─── COLLECTED MATERIAL ───

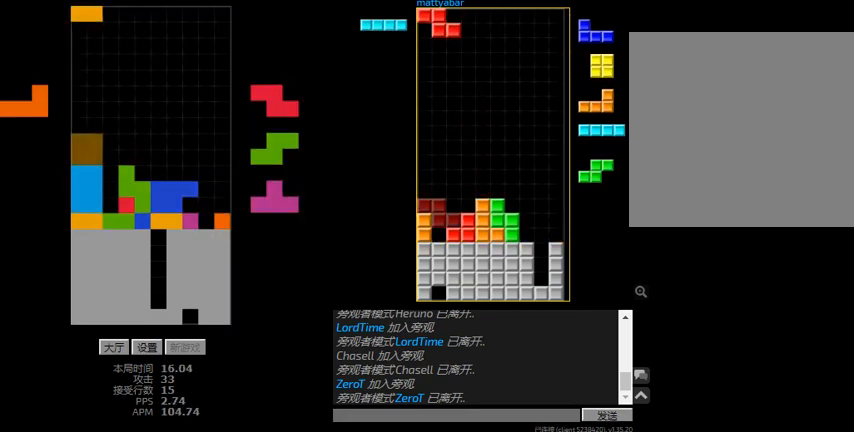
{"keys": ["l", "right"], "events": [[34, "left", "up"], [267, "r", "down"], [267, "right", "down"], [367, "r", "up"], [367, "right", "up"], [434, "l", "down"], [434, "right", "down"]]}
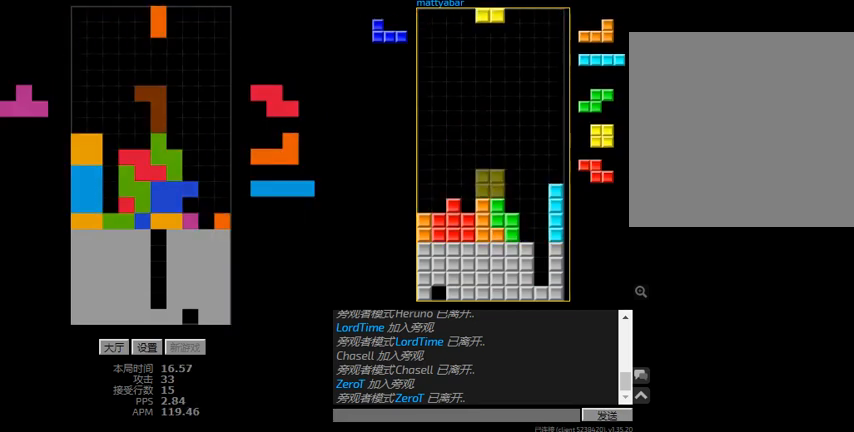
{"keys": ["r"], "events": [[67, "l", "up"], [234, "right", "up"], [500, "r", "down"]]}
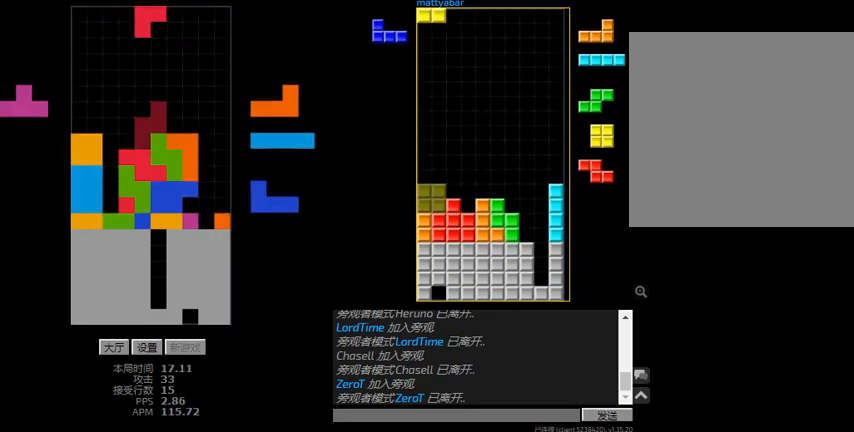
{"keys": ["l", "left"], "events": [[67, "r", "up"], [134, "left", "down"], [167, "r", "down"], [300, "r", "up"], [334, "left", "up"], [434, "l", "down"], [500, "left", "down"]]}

───

EXERCISE DESCRIPTION –
Would you retype all the material above exactly, apart from its pictures?

SOLUTION FOR THIS PROBLEM –
{"keys": ["l", "right"], "events": [[34, "left", "up"], [267, "r", "down"], [267, "right", "down"], [367, "r", "up"], [367, "right", "up"], [434, "l", "down"], [434, "right", "down"]]}
{"keys": ["r"], "events": [[67, "l", "up"], [234, "right", "up"], [500, "r", "down"]]}
{"keys": ["l", "left"], "events": [[67, "r", "up"], [134, "left", "down"], [167, "r", "down"], [300, "r", "up"], [334, "left", "up"], [434, "l", "down"], [500, "left", "down"]]}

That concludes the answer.